IN the light of the current appetite for costume drama, Hasland Theatre Company’s production of Les Liaisons Dangereuses is timely - but Christopher Hampton’s restrained, razor-edged tragedy of manners and morals is much more than a parade of elegant waistcoats and beautiful frocks.
It would be easy to allow this barbed tale of intrigue and revenge to slip into melodrama, but director David Brooks has reined his cast back. The result is a graceful, understated production in which the rich subtext and innuendo are played, as they should be, absolutely straight. The cast cope with the long, wordy script with hardly a falter.
Nicky Beards’s scheming Marquise de Merteuil strikes the right balance of charm and acerbity, leading a largely female cast from the front.

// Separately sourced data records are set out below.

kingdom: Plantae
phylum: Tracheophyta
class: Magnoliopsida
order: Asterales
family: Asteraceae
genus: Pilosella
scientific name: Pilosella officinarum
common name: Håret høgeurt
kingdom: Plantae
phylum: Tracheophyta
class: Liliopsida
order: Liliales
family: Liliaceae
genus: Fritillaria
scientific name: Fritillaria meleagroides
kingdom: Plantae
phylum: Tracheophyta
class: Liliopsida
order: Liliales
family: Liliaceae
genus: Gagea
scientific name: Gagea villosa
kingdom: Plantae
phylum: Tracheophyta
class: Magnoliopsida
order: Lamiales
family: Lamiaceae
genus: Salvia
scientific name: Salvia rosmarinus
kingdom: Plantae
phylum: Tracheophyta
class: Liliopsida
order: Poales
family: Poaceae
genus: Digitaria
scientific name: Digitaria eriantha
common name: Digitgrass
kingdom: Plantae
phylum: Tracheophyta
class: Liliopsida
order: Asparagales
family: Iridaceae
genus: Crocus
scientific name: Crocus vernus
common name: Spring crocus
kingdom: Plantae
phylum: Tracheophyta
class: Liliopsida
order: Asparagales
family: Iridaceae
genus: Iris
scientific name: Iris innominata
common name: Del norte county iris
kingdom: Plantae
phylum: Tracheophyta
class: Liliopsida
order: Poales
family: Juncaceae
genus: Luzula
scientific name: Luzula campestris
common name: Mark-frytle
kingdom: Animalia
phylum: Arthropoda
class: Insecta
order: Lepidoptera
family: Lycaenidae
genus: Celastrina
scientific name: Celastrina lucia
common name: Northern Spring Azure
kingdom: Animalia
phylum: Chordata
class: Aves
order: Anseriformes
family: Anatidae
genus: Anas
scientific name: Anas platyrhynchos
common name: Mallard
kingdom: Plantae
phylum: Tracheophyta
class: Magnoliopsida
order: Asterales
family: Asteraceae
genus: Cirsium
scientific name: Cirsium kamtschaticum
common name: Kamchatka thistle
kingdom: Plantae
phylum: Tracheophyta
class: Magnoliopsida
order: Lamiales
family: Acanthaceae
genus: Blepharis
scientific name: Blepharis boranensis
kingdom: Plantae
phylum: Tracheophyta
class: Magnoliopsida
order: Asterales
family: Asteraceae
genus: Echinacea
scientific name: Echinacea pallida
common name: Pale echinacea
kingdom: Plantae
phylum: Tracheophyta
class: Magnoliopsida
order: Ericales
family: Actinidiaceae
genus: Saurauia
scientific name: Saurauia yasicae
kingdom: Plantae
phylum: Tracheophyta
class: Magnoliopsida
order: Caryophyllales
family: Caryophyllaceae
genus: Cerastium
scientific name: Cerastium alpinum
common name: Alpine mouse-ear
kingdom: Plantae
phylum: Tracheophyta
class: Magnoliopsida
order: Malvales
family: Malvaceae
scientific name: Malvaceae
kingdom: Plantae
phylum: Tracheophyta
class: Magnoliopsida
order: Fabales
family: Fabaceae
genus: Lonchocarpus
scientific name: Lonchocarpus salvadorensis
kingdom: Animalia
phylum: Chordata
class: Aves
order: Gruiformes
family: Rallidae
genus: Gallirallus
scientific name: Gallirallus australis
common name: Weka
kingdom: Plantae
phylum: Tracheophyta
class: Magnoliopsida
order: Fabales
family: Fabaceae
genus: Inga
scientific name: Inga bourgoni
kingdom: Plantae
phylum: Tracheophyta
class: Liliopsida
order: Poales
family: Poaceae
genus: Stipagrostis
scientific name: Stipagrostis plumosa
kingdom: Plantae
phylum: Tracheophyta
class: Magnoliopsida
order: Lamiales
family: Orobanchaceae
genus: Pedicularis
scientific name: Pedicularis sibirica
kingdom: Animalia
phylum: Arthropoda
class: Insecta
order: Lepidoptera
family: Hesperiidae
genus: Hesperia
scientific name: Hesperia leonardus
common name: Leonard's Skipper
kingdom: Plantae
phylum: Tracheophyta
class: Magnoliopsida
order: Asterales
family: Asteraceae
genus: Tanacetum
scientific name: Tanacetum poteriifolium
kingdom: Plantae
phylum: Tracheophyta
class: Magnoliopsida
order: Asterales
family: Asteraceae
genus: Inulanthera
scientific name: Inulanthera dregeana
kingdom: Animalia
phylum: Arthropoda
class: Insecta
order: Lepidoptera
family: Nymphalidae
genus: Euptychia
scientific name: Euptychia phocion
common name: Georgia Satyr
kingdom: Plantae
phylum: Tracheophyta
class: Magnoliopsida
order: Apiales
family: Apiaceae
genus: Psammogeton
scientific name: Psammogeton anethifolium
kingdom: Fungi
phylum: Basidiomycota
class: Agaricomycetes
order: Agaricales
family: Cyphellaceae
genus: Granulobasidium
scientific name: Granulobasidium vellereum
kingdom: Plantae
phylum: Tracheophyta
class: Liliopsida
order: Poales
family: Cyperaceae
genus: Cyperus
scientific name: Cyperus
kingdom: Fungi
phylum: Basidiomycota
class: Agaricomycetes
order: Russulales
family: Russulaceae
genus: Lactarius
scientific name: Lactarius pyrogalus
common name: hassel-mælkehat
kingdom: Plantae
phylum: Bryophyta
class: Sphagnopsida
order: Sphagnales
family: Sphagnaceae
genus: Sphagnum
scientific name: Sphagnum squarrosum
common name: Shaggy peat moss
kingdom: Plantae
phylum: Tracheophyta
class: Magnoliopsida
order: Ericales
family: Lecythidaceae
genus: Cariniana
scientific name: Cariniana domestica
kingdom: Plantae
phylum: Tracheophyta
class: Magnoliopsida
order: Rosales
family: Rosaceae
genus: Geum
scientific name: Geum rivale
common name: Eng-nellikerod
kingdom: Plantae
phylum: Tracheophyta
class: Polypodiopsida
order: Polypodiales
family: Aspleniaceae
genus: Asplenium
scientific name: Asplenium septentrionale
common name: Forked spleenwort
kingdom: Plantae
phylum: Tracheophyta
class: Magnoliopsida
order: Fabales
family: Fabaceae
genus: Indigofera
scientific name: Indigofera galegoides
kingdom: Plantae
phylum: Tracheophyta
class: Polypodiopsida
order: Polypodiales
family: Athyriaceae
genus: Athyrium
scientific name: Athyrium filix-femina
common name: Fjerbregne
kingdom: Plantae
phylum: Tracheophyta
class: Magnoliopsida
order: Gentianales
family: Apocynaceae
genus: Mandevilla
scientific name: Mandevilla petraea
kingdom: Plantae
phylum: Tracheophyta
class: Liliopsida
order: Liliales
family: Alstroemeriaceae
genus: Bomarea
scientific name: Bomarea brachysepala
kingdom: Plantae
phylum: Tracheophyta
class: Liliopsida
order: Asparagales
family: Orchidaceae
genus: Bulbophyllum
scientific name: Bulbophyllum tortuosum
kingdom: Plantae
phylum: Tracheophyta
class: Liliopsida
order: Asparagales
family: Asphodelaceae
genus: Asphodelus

Victoria Wilson is a revelation as fragile, tormented Madame de Tourvel, and Ann Hawkswood’s spiky Madame de Volanges provides excellent contrast.
Heather Davies as naïve Cecile is a delight, as is Becky Parry’s cameo as voluptuous Emilie; and Rachel Schofield ages well as Madame de Rosemonde.
There’s less for the men to do, but they do it well. Steve Cowley’s rather modern hairstyle strikes a slightly jarring note, but he plays brash, callow Danceny with style. Luke Ellis gives valet Azolan a sly wit.
Leading man Rob Dean is at first glance an unlikely Valmont; gentle humour is usually more his style than charming menace, but he pushes his own boundaries to produce a completely credible performance.
Add to all this the sumptuous costumes courtesy of Nottingham Lace Market Theatre, and a highly convincing sword fight towards the end, and Hasland’s new year is off to a fine start. The regular attenders who left gaps in the auditorium on the first night missed a treat.
Les Liaisons Dangereuses is at the Playhouse on Storforth Lane until Saturday, January 15.